**What is being asked**
All of the lines below should be copied word for word.

(Stored records)
^^^^^^^^

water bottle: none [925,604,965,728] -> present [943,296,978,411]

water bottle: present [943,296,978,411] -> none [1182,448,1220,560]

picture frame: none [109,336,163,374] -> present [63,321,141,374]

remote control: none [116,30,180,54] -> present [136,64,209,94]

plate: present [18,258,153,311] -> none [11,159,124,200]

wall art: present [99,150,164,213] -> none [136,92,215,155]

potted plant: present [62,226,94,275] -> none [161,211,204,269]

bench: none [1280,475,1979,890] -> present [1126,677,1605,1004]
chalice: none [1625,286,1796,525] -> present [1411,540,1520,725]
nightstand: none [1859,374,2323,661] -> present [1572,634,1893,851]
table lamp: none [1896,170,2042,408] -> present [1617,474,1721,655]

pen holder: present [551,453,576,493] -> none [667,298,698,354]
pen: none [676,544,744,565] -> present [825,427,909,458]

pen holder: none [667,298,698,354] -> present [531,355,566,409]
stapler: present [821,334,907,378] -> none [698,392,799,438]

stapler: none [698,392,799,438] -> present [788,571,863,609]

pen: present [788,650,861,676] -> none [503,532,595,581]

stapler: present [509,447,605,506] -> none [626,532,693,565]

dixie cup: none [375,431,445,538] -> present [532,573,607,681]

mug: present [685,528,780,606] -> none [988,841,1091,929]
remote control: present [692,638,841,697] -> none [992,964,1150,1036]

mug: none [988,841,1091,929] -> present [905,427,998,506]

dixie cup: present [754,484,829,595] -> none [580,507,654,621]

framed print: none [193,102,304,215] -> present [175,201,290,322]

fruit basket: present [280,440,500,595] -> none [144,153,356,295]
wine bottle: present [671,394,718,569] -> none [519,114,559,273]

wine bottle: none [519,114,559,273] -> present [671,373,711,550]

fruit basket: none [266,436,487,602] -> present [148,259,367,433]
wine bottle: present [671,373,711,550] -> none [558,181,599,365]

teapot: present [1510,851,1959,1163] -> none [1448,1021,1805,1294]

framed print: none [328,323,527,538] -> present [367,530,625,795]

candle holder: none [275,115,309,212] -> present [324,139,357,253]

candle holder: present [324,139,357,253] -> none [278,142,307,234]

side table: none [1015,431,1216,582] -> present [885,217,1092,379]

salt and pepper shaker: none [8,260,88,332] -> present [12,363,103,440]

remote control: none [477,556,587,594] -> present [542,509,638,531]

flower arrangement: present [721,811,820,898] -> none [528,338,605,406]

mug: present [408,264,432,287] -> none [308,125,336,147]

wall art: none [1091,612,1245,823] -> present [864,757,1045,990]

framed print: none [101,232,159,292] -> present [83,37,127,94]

^^^^^^^^

**Exercise output**
water bottle: none [925,604,965,728] -> present [943,296,978,411]

water bottle: present [943,296,978,411] -> none [1182,448,1220,560]

picture frame: none [109,336,163,374] -> present [63,321,141,374]

remote control: none [116,30,180,54] -> present [136,64,209,94]

plate: present [18,258,153,311] -> none [11,159,124,200]

wall art: present [99,150,164,213] -> none [136,92,215,155]

potted plant: present [62,226,94,275] -> none [161,211,204,269]

bench: none [1280,475,1979,890] -> present [1126,677,1605,1004]
chalice: none [1625,286,1796,525] -> present [1411,540,1520,725]
nightstand: none [1859,374,2323,661] -> present [1572,634,1893,851]
table lamp: none [1896,170,2042,408] -> present [1617,474,1721,655]

pen holder: present [551,453,576,493] -> none [667,298,698,354]
pen: none [676,544,744,565] -> present [825,427,909,458]

pen holder: none [667,298,698,354] -> present [531,355,566,409]
stapler: present [821,334,907,378] -> none [698,392,799,438]

stapler: none [698,392,799,438] -> present [788,571,863,609]

pen: present [788,650,861,676] -> none [503,532,595,581]

stapler: present [509,447,605,506] -> none [626,532,693,565]

dixie cup: none [375,431,445,538] -> present [532,573,607,681]

mug: present [685,528,780,606] -> none [988,841,1091,929]
remote control: present [692,638,841,697] -> none [992,964,1150,1036]

mug: none [988,841,1091,929] -> present [905,427,998,506]

dixie cup: present [754,484,829,595] -> none [580,507,654,621]

framed print: none [193,102,304,215] -> present [175,201,290,322]

fruit basket: present [280,440,500,595] -> none [144,153,356,295]
wine bottle: present [671,394,718,569] -> none [519,114,559,273]

wine bottle: none [519,114,559,273] -> present [671,373,711,550]

fruit basket: none [266,436,487,602] -> present [148,259,367,433]
wine bottle: present [671,373,711,550] -> none [558,181,599,365]

teapot: present [1510,851,1959,1163] -> none [1448,1021,1805,1294]

framed print: none [328,323,527,538] -> present [367,530,625,795]

candle holder: none [275,115,309,212] -> present [324,139,357,253]

candle holder: present [324,139,357,253] -> none [278,142,307,234]

side table: none [1015,431,1216,582] -> present [885,217,1092,379]

salt and pepper shaker: none [8,260,88,332] -> present [12,363,103,440]

remote control: none [477,556,587,594] -> present [542,509,638,531]

flower arrangement: present [721,811,820,898] -> none [528,338,605,406]

mug: present [408,264,432,287] -> none [308,125,336,147]

wall art: none [1091,612,1245,823] -> present [864,757,1045,990]

framed print: none [101,232,159,292] -> present [83,37,127,94]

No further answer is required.